Kutler told the conference that Ford’s action “had substantial merit” and amounted to “a brave decision” that enabled him to “get on with the business of running the government.”
Kutler argued that, by granting Nixon the pardon--which, he pointed out, the U.S. Supreme Court has held carries with it “an imputation of guilt"--Ford had obtained for the country what amounted to a legal judgment on Nixon’s behavior. Such a finding, he said, could otherwise have been gained only after a long trial, with the outcome problematical at best.
Nevertheless, Kutler contended that the newly installed chief executive erred by failing to line up support from other political figures in both parties before announcing his decision.
“He should have called in the congressional leaders and said, ‘Look guys, this thing (the public preoccupation with Nixon and Watergate) is killing us,’ ” Kutler said in an interview. In this way, he argued, Ford could have persuaded other politicians to back his action, instead of condemning it, as most did.
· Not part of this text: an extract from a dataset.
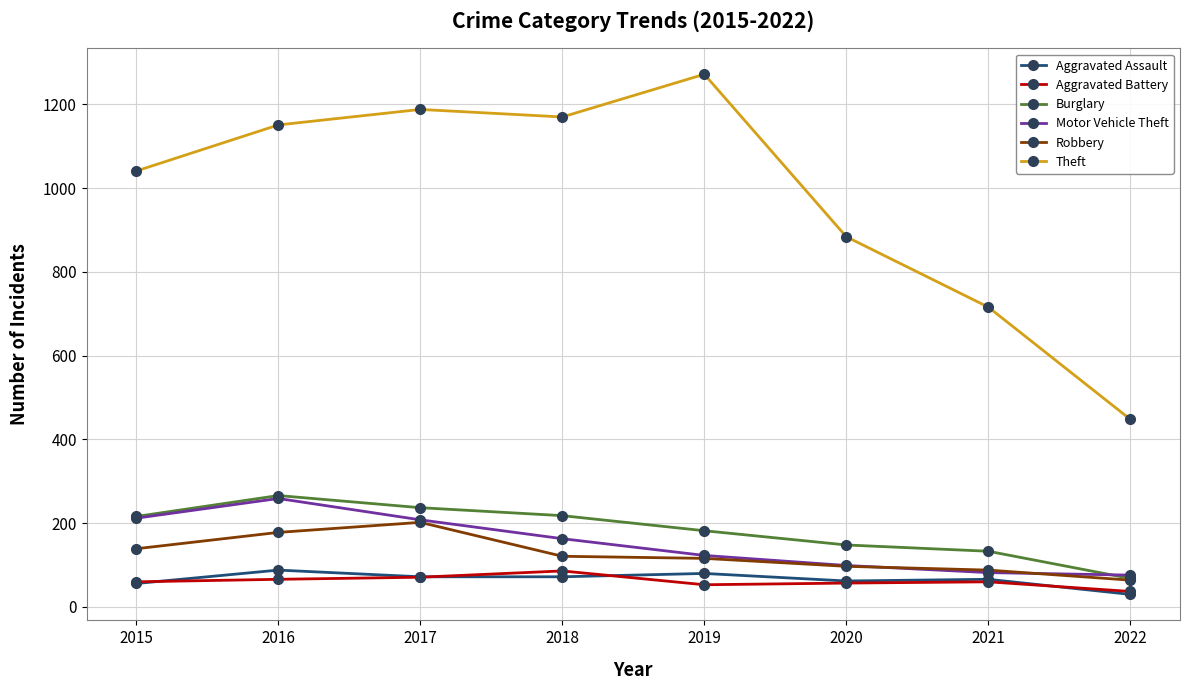

True or false: Aggravated Assault and Theft cross at least once.

False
But some at the conference questioned whether there would in reality have been any way for Ford to grant the pardon without stirring an uproar and hurting himself politically.
“Once you decide to do it, and do it quickly, you almost can’t do it right,” said Jerry H. Jones, former Nixon and Ford White House aide, pointing to the public resentment and suspicion of Nixon in the wake of Watergate. “
In another analysis of the pardon prepared for the conference, Louisiana State University professor William D. Pederson attributed much of the initial criticism to “the low regard” that the critics had for Nixon. “His (Nixon’s) Machiavellian nature” intensified suspicions about Ford’s behavior, Pederson said.
But, after reviewing Ford’s overall record on granting amnesty, clemency and pardons in other cases, including to Vietnam draft resisters, and the clemency records of other presidents, Pederson contended: “The evidence suggests that the pardon (of Nixon) was an act of magnanimous rather than Machiavellian leadership.”
The pardon was also defended from a constitutional standpoint by Mary Washington College professor Mark J. Rozell. In a study prepared for the conference, Rozell cited a range of legal authorities and precedents to rebut criticism that the pardon was illegal because it was granted prior to a conviction or because it was too vague or interfered with the authority of the special Watergate prosecutor.
Rozell contended that the pardon was justified because, with the tremendous publicity given to the disclosures of his Watergate misconduct, Nixon would have had a hard time getting a fair trial had he been indicted.
“The pardon of Richard M. Nixon failed to put Watergate immediately behind us, and it harmed President Ford’s efforts to heal the nation of its cynicism toward political Washington,” Rozell conceded. “But, from a legal standpoint, and from the standpoint of serving justice, his decision was justified.”